- Relator(a)
- Ministro Luis Felipe Salomão
- Órgão julgador
- Quarta Turma
- Data do julgamento
- 20/06/2013
- Data de publicação
- 16/09/2013
STJ – Acórdão, Rel. Ministro Luis Felipe Salomão, Quarta Turma, j. 20/06/2013, p. 16/09/2013
AÇÃO NEGATÓRIA DE PATERNIDADE. RECURSO ESPECIAL. PATERNIDADE DECLARADA EM AÇÃO DE INVESTIGAÇÃO. RELATIVIZAÇÃO DA COISA JULGADA. DESCABIMENTO. OS FUNDAMENTOS UTILIZADOS PELO STF, NO RE N. 363.889/DF, COM CARACTERÍSTICA DE REPERCUSSÃO GERAL, SÃO TODOS NO INTERESSE DAQUELE QUE PERSEGUE A DECLARAÇÃO DA PATERNIDADE, REFERINDO-SE O PRECEDENTE À IMPRESCRITIBILIDADE DO RECONHECIMENTO DO ESTADO DE FILIAÇÃO E À PATERNIDADE RESPONSÁVEL. PROTEÇÃO À COISA JULGADA. IMPRESCINDIBILIDADE QUE DECORRE DO PRÓPRIO ESTADO DEMOCRÁTICO DE DIREITO. 1. Há precedente deste Colegiado - proferido antes mesmo do leading case do STF - reconhecendo a possibilidade de repropositura de ação de investigação de paternidade; caso, na primeira demanda, diante da precariedade da prova e inexistência de exame de DNA, tenha havido julgamento de improcedência. Todavia, a leitura do RE 363.889/DF, relator Ministro Dias Toffoli, permite concluir que, dentre outros fundamentos, o Supremo Tribunal Federal admitiu, em caráter excepcionalíssimo, a relativização da coisa julgada, com base no artigo 27 do ECA - que estabelece que o reconhecimento do estado de filiação é imprescritível-, assim também com arrimo no direito fundamental à filiação e no artigo 226, § 7º, da Constituição Federal, que impõe a paternidade responsável.

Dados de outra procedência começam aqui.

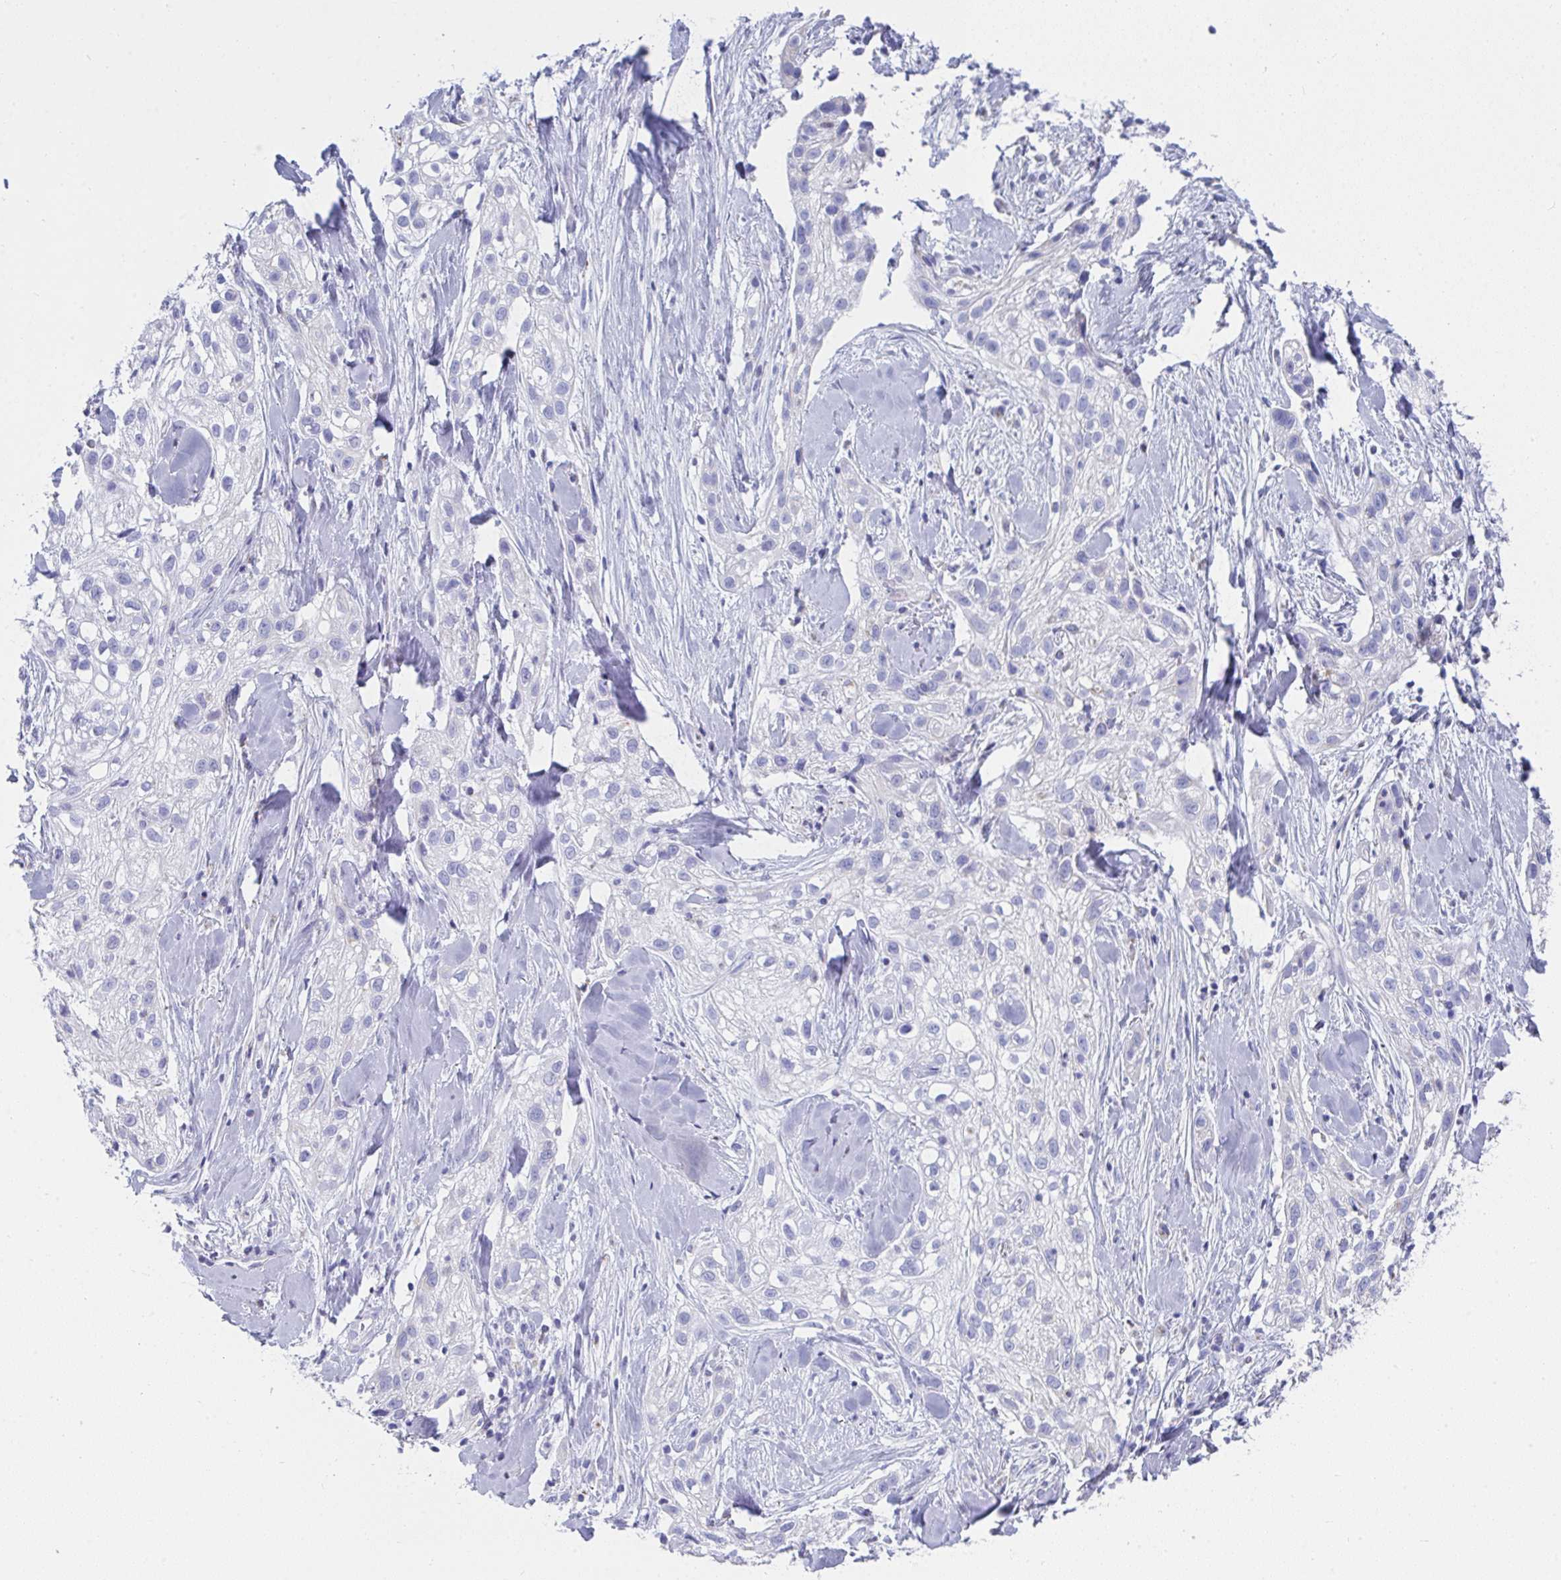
{"staining": {"intensity": "negative", "quantity": "none", "location": "none"}, "tissue": "skin cancer", "cell_type": "Tumor cells", "image_type": "cancer", "snomed": [{"axis": "morphology", "description": "Squamous cell carcinoma, NOS"}, {"axis": "topography", "description": "Skin"}], "caption": "Squamous cell carcinoma (skin) was stained to show a protein in brown. There is no significant positivity in tumor cells.", "gene": "AIFM1", "patient": {"sex": "male", "age": 82}}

Ficou consignado no voto condutor que, no que tange ao investigante, trata-se de "corolário lógico de seu direito de personalidade, em discussão quando do ajuizamento de um tal tipo de demanda, de ver reconhecida a verdade sobre sua origem genética, emanação natural do estado da pessoa". 2. No caso ora em julgamento, pretende-se relativizar a coisa julgada para afastar, em ação negatória, a paternidade declarada em decisão sob o manto da coisa julgada material. Ademais, a Súmula 301/STJ orienta que, em ação investigatória, a recusa do suposto pai em submeter-se ao exame de DNA induz presunção juris tantum de paternidade. 3. Recurso especial provido. (REsp n. 1.188.280/SC, relator Ministro Luis Felipe Salomão, Quarta Turma, julgado em 20/6/2013, DJe de 16/9/2013.)